Nunca supo a qué especie o a qué reino pertenecía. Se miraba al espejo y no encontraba semejanza a nada que rondara a su alrededor. Se asustaba pensando cómo lo verían los otros. ¿Con temor? ¿Con desdén? ¿Con mofa? Rarito. Ese es buen término para un ser tan distinto de todo. Empezó a temerle a los cristales, a los charcos, a las sombras. A los reflejos y a las conjeturas. 

No estaba muerto. Pero se hizo enterrar. Kilos y kilos de tierra sobre él. Con las extremidades superiores cruzadas sobre el pecho, como en los cuadros. Con los ojos y la boca cerrados. Ya había visto demasiados absurdos y había dicho demasiadas tonterías. Se preguntó si pensar es lo mismo que decir. Y no, seguramente no, pensar debe ser algo más importante. Más sincero, quizás. Puede que más osado. 
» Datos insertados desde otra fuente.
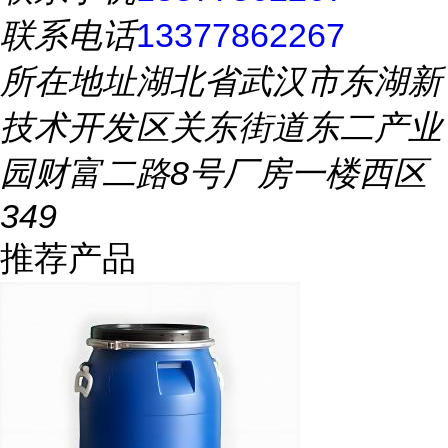
联系电话
13377862267
所在地址
湖北省武汉市东湖新
技术开发区关东街道东二产业
园财富二路8号厂房一楼西区
349
推荐产品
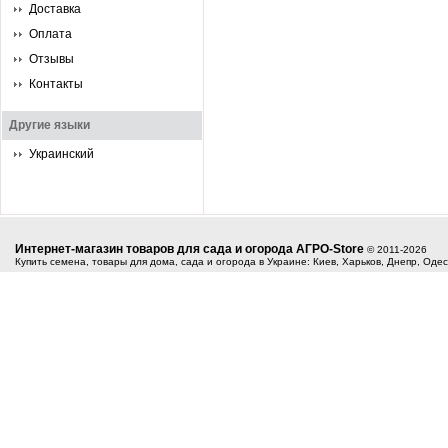
Доставка
Оплата
Отзывы
Контакты
Другие языки
Украинский
Интернет-магазин товаров для сада и огорода АГРО-Store
© 2011-2026
Купить семена, товары для дома, сада и огорода в Украине: Киев, Харьков, Днепр, Оде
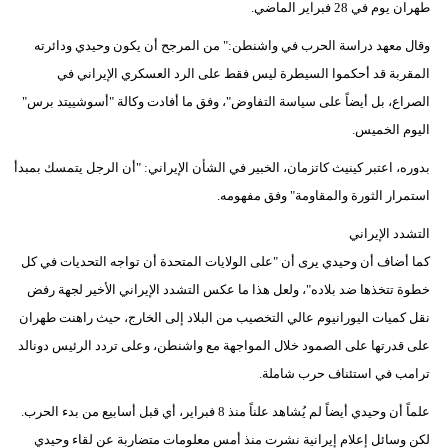
طهران يوم في 28 فبراير الماضي.
فيديو
وقال معهد دراسة الحرب في واشنطن:" من المرجح أن يكون وحيدي ودائرته
سيارات
المقربة قد أحكموا السيطرة ليس فقط على الرد العسكري الإيراني في
الصراع، بل أيضاً على سياسة التفاوض"، وفق ما أفادت وكالة "أسوشييتد برس"
اليوم الخميس.
بدوره، اعتبر كينيث كاتزمان، الخبير في الشأن الإيراني: "أن الرجل يتمسك بمبدأ
استمرار الثورة والمقاومة" وفق مفهومه.
التشدد الإيراني
كما أضاف أن وحيدي يرى أن "على الولايات المتحدة أن تواجه التحديات في كل
خطوة تتخذها ضد بلاده"، ولعل هذا ما عكس التشدد الإيراني الأخير لجهة رفض
نقل كميات اليورانيوم عالي التخصيب من البلاد إلى الخارج، حيث راهنت طهران
على قدرتها على الصمود خلال المواجهة مع واشنطن، وعلى تردد الرئيس دونالد
ترامب في استئناف حرب شاملة.
علماً أن وحيدي أيضاً لم يُشاهد علناً منذ 8 فبراير، أي قبل أسابيع من بدء الحرب.
لكن وسائل إعلام إيرانية نشرت منذ أمس معلومات متضاربة عن لقاء وحيدي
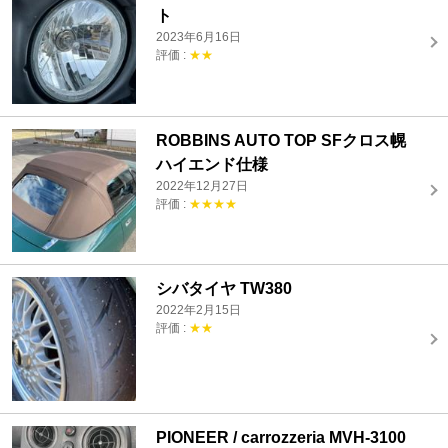
ト
2023年6月16日
評価 :
★★
ROBBINS AUTO TOP SFクロス幌
ハイエンド仕様
2022年12月27日
評価 :
★★★★
シバタイヤ TW380
2022年2月15日
評価 :
★★
PIONEER / carrozzeria MVH-3100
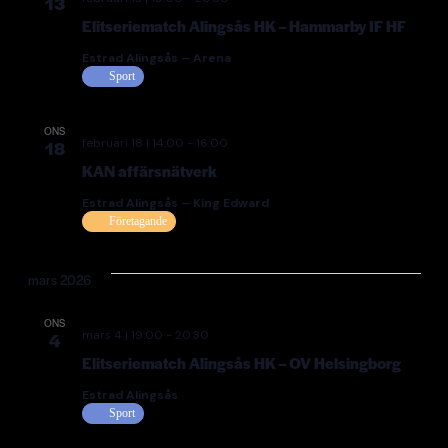
13
Elitseriematch Alingsås HK – Hammarby IF HF
Estrad Alingsås – Arena
Sport
ONS
februari 18 | 14:00
-
16:00
18
KAN affärsnätverk
Estrad Alingsås – King Edward
Företagande
mars 2026
ONS
mars 4 | 19:00
-
20:30
4
Elitseriematch Alingsås HK – OV Helsingborg
Estrad Alingsås
Sport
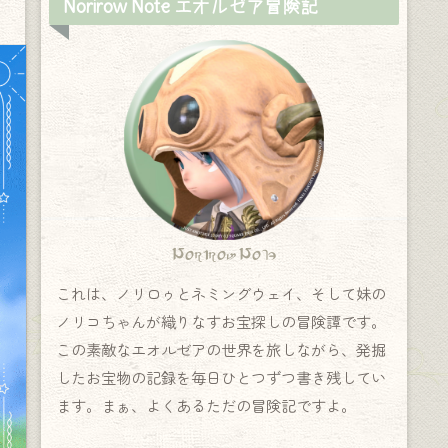
Norirow Note エオルゼア冒険記
Norirow Note
これは、ノリロゥとネミングウェイ、そして妹の
ノリコちゃんが織りなすお宝探しの冒険譚です。
この素敵なエオルゼアの世界を旅しながら、発掘
したお宝物の記録を毎日ひとつずつ書き残してい
ます。まぁ、よくあるただの冒険記ですよ。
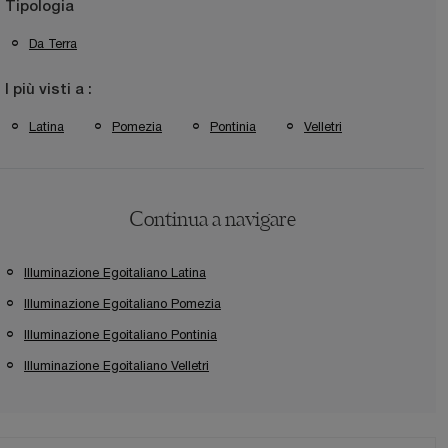
Tipologia
Da Terra
I più visti a :
Latina
Pomezia
Pontinia
Velletri
Continua a navigare
Illuminazione Egoitaliano Latina
Illuminazione Egoitaliano Pomezia
Illuminazione Egoitaliano Pontinia
Illuminazione Egoitaliano Velletri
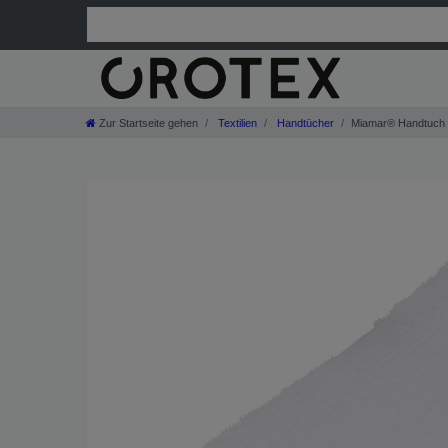
Zur Startseite gehen
Textilien
Handtücher
Miamar® Handtuch 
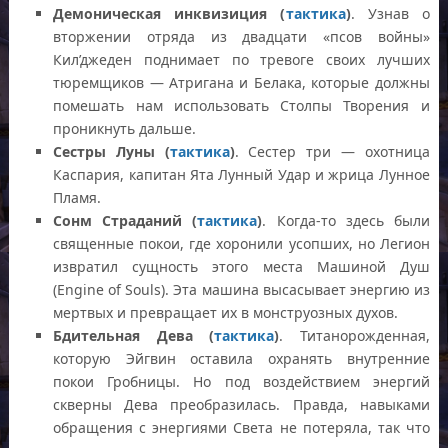
Демоническая инквизиция (
тактика
)
. Узнав о
вторжении отряда из двадцати «псов войны»
Кил’джеден поднимает по тревоге своих лучших
тюремщиков — Атригана и Белака, которые должны
помешать нам использовать Столпы Творения и
проникнуть дальше.
Сестры Луны (
тактика
)
. Сестер три — охотница
Каспария, капитан Ята Лунный Удар и жрица Лунное
Пламя.
Сонм Страданий (
тактика
)
. Когда-то здесь были
священные покои, где хоронили усопших, но Легион
извратил сущность этого места Машиной Душ
(Engine of Souls). Эта машина высасывает энергию из
мертвых и превращает их в монструозных духов.
Бдительная Дева (
тактика
)
. Титанорожденная,
которую Эйгвин оставила охранять внутренние
покои Гробницы. Но под воздействием энергий
скверны Дева преобразилась. Правда, навыками
обращения с энергиями Света не потеряла, так что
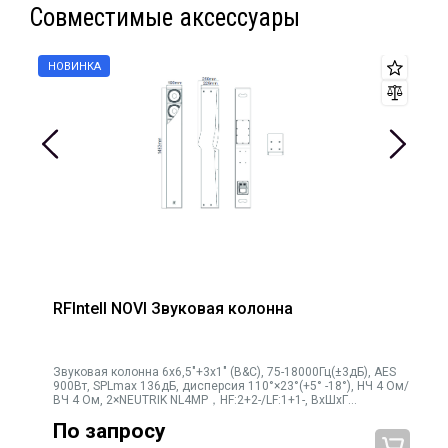
Совместимые аксессуары
RFIntell NOVI Звуковая колонна
Звуковая колонна 6х6,5"+3х1" (B&C), 75-18000Гц(±3дБ), AES
900Вт, SPLmax 136дБ, дисперсия 110°×23°(+5° -18°), НЧ 4 Ом/
ВЧ 4 Ом, 2×NEUTRIK NL4MP，HF:2+2-/LF:1+1-, ВхШхГ
1483×190×259мм, 30кг
По запросу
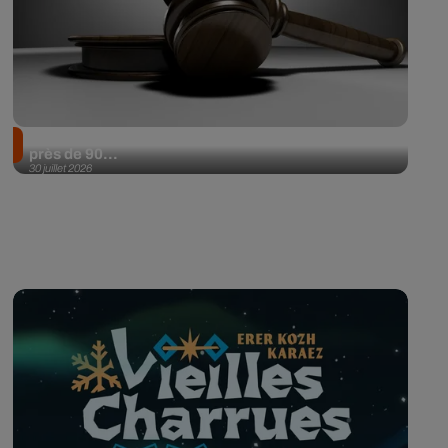
Il achète une veste 3 dollars en friperie et la revend
près de 90...
30 juillet 2026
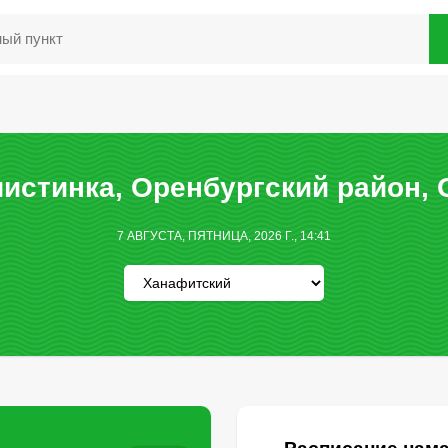
истинка, Оренбургский район, 
7 АВГУСТА, ПЯТНИЦА, 2026 Г., 14:41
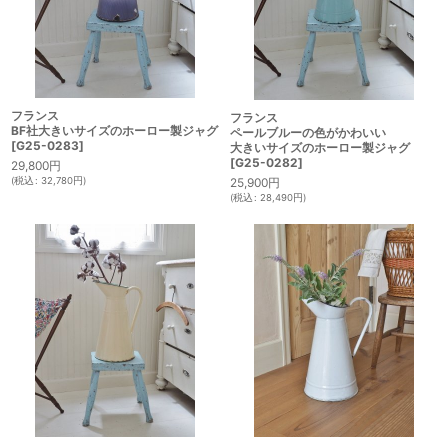
フランス
フランス
BF社大きいサイズのホーロー製ジャグ
ペールブルーの色がかわいい
[
G25-0283
]
大きいサイズのホーロー製ジャグ
[
G25-0282
]
29,800
円
(
税込
:
32,780
円
)
25,900
円
(
税込
:
28,490
円
)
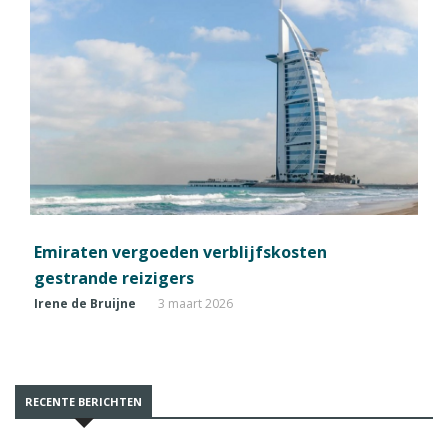
Emiraten vergoeden verblijfskosten
gestrande reizigers
Irene de Bruijne
3 maart 2026
RECENTE BERICHTEN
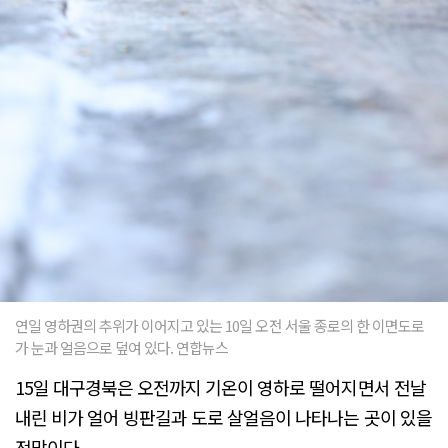
연일 영하권의 추위가 이어지고 있는 10일 오전 서울 종로의 한 이면도로
가 눈과 얼음으로 덮여 있다. 연합뉴스
15일 대구경북은 오전까지 기온이 영하로 떨어지면서 전날
내린 비가 얼어 빙판길과 도로 살얼음이 나타나는 곳이 있을
전망이다.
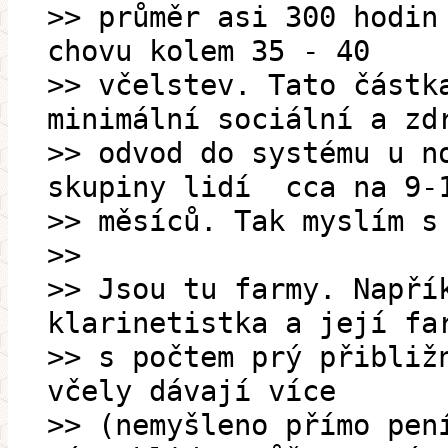
>> průměr asi 300 hodin
chovu kolem 35 - 40
>> včelstev. Tato částk
minimální sociální a zd
>> odvod do systému u n
skupiny lidí cca na 9-
>> měsíců. Tak myslím s
>>
>> Jsou tu farmy. Napří
klarinetistka a její fa
>> s počtem prý přibliž
včely dávají více
>> (nemyšleno přímo pen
Cuando empezó a llover sintió que la tierra que lo cubría le oprimía mucho el corazón. Llegó a dolerle aquel corazón cada vez más ajado y encogido, hasta que, casi sin percibirlo hasta ser totalmente presente,  ese dolor oscuro transmutó en alegría,  fue cuando sintió que le brotaban margaritas de los brazos, un rosal en el pecho y un montón de amapolas en los pies.  A no sabía qué hora del día sentía los pasos renqueantes del viejo que iba a llorar al borde de la charca, en su empeño secreto de que no se secara. Entonces sonreía con la boca cerrada, en un amago de complicidad. Por la noche, tenía que ser por la noche, porque todo se escuchaba mejor y todo olía más puro, se concentraba en escuchar sus pensamientos. Ahora que no dolían era un placer pensar, ideas de colores y palabras sin ecos ni cadenas. Pensaba bonito cada noche. Los días pasaron sin contarlos y las estaciones dejaron de importar. Los después, los mañana y los nunca, los condicionales y los subjuntivos, dejaron de existir. 

Cada vez sentía una mayor necesidad de florecer, sin ningún sol que quemara las ganas.

Allí, desde la paz, solo existía un miedo, único y eterno, el miedo a la tristeza de ser yermo.